BRCA-mutated (BRCAm) patients had higher standardized KELIM than BRCA-wild type (BRCAwt) tumors (median 1.16 vs 1.06, respectively; p=0.001). The prognostic value of the KELIM score was independent of BRCA in multivariate analyses. KELIM score and BRCA could be combined to define three prognostic groups: (1) an unfavorable prognostic group with both BRCAwt and unfavorable KELIM (median progression-free survival 12.0months); (2) an intermediate prognostic group with either BRCAm and unfavorable KELIM, or BRCAwt and favorable KELIM (median progression-free survival of 16.0 and 18.8months, respectively; HR 0.64 compared with the unfavorable group, p<0.001); and (3) a favorable prognostic group with both BRCAm and favorable KELIM (median progression-free survival 28.8 months; HR 0.37 compared with the unfavorable group, p<0.001).

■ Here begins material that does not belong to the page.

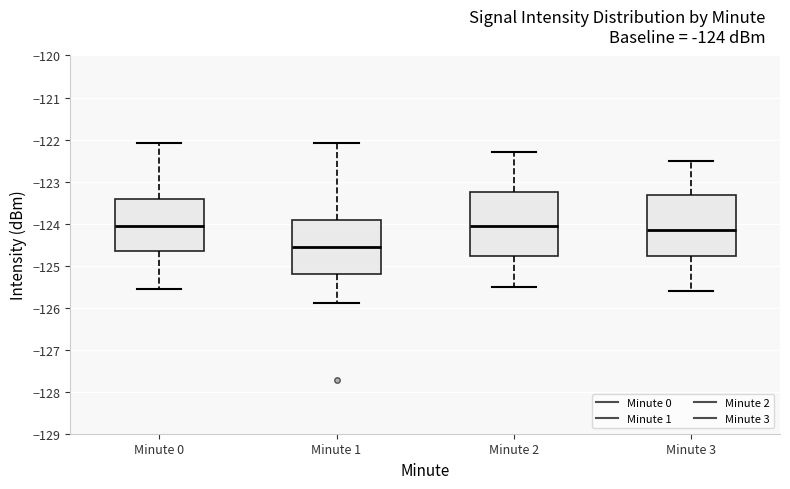

Which box has the lowest median line?

Minute 1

The KELIM score provides complementary prognostic information with respect to BRCA, and discriminates different prognoses within BRCAm or BRCAwt patients. Patients with both BRCAwt/unfavorable KELIM have a poor prognosis, underscoring the urgent need for novel therapeutic strategies.
高级别浆液性卵巢癌的治疗依赖于手术和化疗,可能随后使用贝伐单抗和/或聚(ADP - 核糖)聚合酶抑制剂(PARPi)。模拟的CA - 125消除率常数K(KELIM)是肿瘤原发性化疗敏感性的实用指标。虽然已充分证实BRCA突变与铂敏感性相关,但BRCA状态与KELIM评分之间的关系尚未阐明。本研究旨在评估BRCA与KELIM之间的相互作用及其各自的预后价值。
我们回顾性收集了法国全国性登记处(NCT03275298)中743例接受新辅助铂类化疗后手术的高级别浆液性卵巢癌患者的数据。我们分析了BRCA与KELIM之间的相互作用及其对无进展生存期和总生存期的影响。
BRCA突变(BRCAm)患者的标准化KELIM高于BRCA野生型(BRCAwt)肿瘤(中位数分别为1.16和1.06;p = 0.001)。在多变量分析中,KELIM评分的预后价值独立于BRCA。KELIM评分和BRCA可结合起来定义三个预后组:(1)预后不良组,包括BRCAwt和不良KELIM(无进展生存期中位数为12.0个月);(2)中间预后组,包括BRCAm和不良KELIM,或BRCAwt和良好KELIM(无进展生存期中位数分别为16.0和18.8个月;与不良组相比,风险比为0.64,p < 0.001);(3)预后良好组,包括BRCAm和良好KELIM(无进展生存期中位数为28.8个月;与不良组相比,风险比为0.37,p < 0.001)。
KELIM评分提供了关于BRCA的补充预后信息,并在BRCAm或BRCAwt患者中区分不同的预后。BRCAwt/不良KELIM的患者预后较差,凸显了对新型治疗策略的迫切需求。